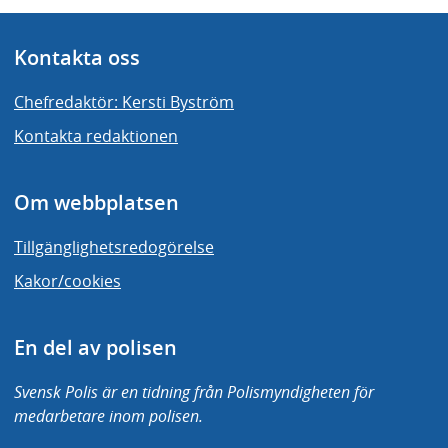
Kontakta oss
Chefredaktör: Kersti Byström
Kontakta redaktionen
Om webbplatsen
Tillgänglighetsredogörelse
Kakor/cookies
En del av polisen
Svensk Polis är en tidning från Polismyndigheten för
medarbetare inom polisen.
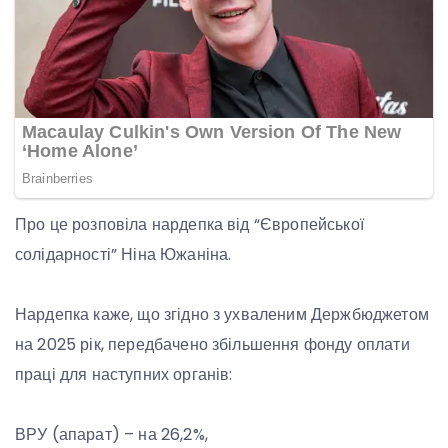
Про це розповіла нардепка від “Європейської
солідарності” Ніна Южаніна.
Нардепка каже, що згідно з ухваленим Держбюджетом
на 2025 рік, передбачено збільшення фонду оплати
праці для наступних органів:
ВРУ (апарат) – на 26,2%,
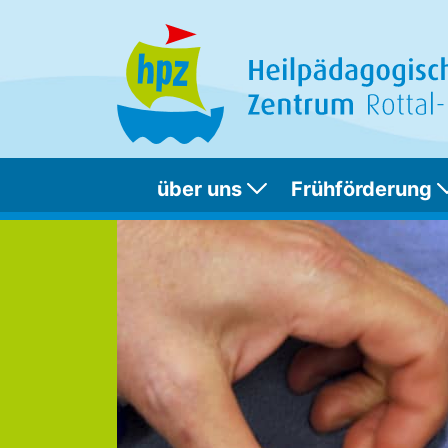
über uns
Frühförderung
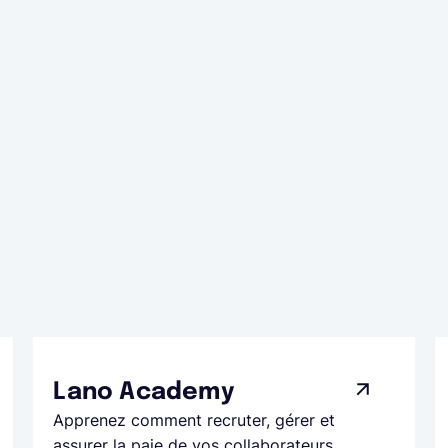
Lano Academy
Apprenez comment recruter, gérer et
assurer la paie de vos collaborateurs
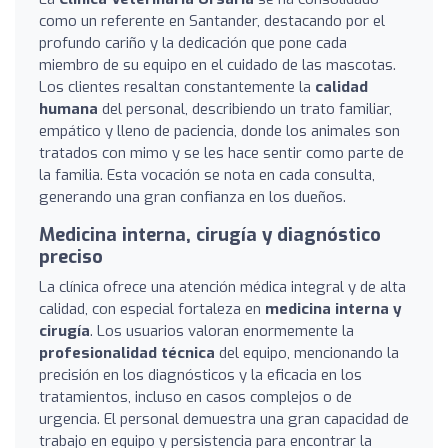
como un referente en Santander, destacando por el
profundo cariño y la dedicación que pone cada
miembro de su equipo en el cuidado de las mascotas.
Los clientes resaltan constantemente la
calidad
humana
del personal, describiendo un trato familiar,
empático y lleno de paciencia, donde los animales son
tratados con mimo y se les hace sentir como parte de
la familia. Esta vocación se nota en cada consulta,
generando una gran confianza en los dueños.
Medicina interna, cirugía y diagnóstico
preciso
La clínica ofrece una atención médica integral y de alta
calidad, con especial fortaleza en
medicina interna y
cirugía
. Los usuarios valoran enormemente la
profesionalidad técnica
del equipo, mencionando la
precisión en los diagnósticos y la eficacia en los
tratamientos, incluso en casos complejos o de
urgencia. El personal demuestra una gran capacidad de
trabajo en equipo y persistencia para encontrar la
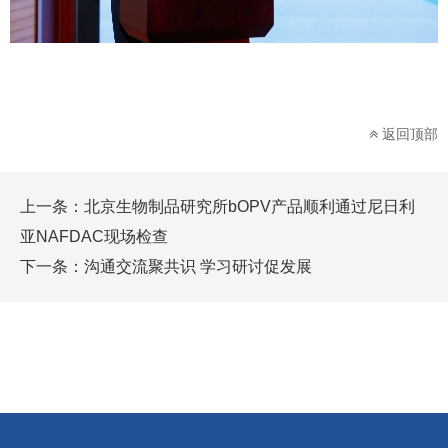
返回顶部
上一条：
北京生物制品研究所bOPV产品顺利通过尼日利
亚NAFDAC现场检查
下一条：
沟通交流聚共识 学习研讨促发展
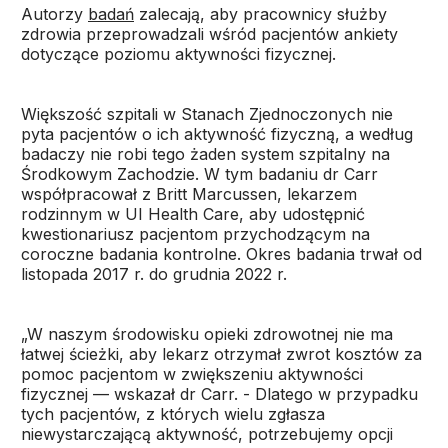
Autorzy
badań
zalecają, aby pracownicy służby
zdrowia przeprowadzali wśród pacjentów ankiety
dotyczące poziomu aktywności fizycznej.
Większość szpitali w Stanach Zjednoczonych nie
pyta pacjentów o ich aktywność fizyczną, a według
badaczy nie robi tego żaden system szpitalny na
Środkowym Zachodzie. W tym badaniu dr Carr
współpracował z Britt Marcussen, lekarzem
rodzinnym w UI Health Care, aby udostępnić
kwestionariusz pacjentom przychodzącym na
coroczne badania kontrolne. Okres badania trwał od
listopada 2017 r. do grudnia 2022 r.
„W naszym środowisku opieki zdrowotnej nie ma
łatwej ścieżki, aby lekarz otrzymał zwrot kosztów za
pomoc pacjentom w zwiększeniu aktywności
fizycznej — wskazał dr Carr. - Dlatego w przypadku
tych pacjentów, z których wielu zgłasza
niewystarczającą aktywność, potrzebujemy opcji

-=-=-=-=-

Write out the text read from each of the records above, line for line and unchanged, leaving the pictures out.

◆ ANSWER BELOW
Kontakta oss
Chefredaktör: Kersti Byström
Kontakta redaktionen
Om webbplatsen
Tillgänglighetsredogörelse
Kakor/cookies
En del av polisen
Svensk Polis är en tidning från Polismyndigheten för
medarbetare inom polisen.
Про це розповіла нардепка від “Європейської
солідарності” Ніна Южаніна.
Нардепка каже, що згідно з ухваленим Держбюджетом
на 2025 рік, передбачено збільшення фонду оплати
праці для наступних органів:
ВРУ (апарат) – на 26,2%,
über uns
Frühförderung
Lano Academy
Apprenez comment recruter, gérer et
assurer la paie de vos collaborateurs
como un referente en Santander, destacando por el
profundo cariño y la dedicación que pone cada
miembro de su equipo en el cuidado de las mascotas.
Los clientes resaltan constantemente la
calidad
humana
del personal, describiendo un trato familiar,
empático y lleno de paciencia, donde los animales son
tratados con mimo y se les hace sentir como parte de
la familia. Esta vocación se nota en cada consulta,
generando una gran confianza en los dueños.
Medicina interna, cirugía y diagnóstico
preciso
La clínica ofrece una atención médica integral y de alta
calidad, con especial fortaleza en
medicina interna y
cirugía
. Los usuarios valoran enormemente la
profesionalidad técnica
del equipo, mencionando la
precisión en los diagnósticos y la eficacia en los
tratamientos, incluso en casos complejos o de
urgencia. El personal demuestra una gran capacidad de
trabajo en equipo y persistencia para encontrar la
返回顶部
上一条：
北京生物制品研究所bOPV产品顺利通过尼日利
亚NAFDAC现场检查
下一条：
沟通交流聚共识 学习研讨促发展
Autorzy
badań
zalecają, aby pracownicy służby
zdrowia przeprowadzali wśród pacjentów ankiety
dotyczące poziomu aktywności fizycznej.
Większość szpitali w Stanach Zjednoczonych nie
pyta pacjentów o ich aktywność fizyczną, a według
badaczy nie robi tego żaden system szpitalny na
Środkowym Zachodzie. W tym badaniu dr Carr
współpracował z Britt Marcussen, lekarzem
rodzinnym w UI Health Care, aby udostępnić
kwestionariusz pacjentom przychodzącym na
coroczne badania kontrolne. Okres badania trwał od
listopada 2017 r. do grudnia 2022 r.
„W naszym środowisku opieki zdrowotnej nie ma
łatwej ścieżki, aby lekarz otrzymał zwrot kosztów za
pomoc pacjentom w zwiększeniu aktywności
fizycznej — wskazał dr Carr. - Dlatego w przypadku
tych pacjentów, z których wielu zgłasza
niewystarczającą aktywność, potrzebujemy opcji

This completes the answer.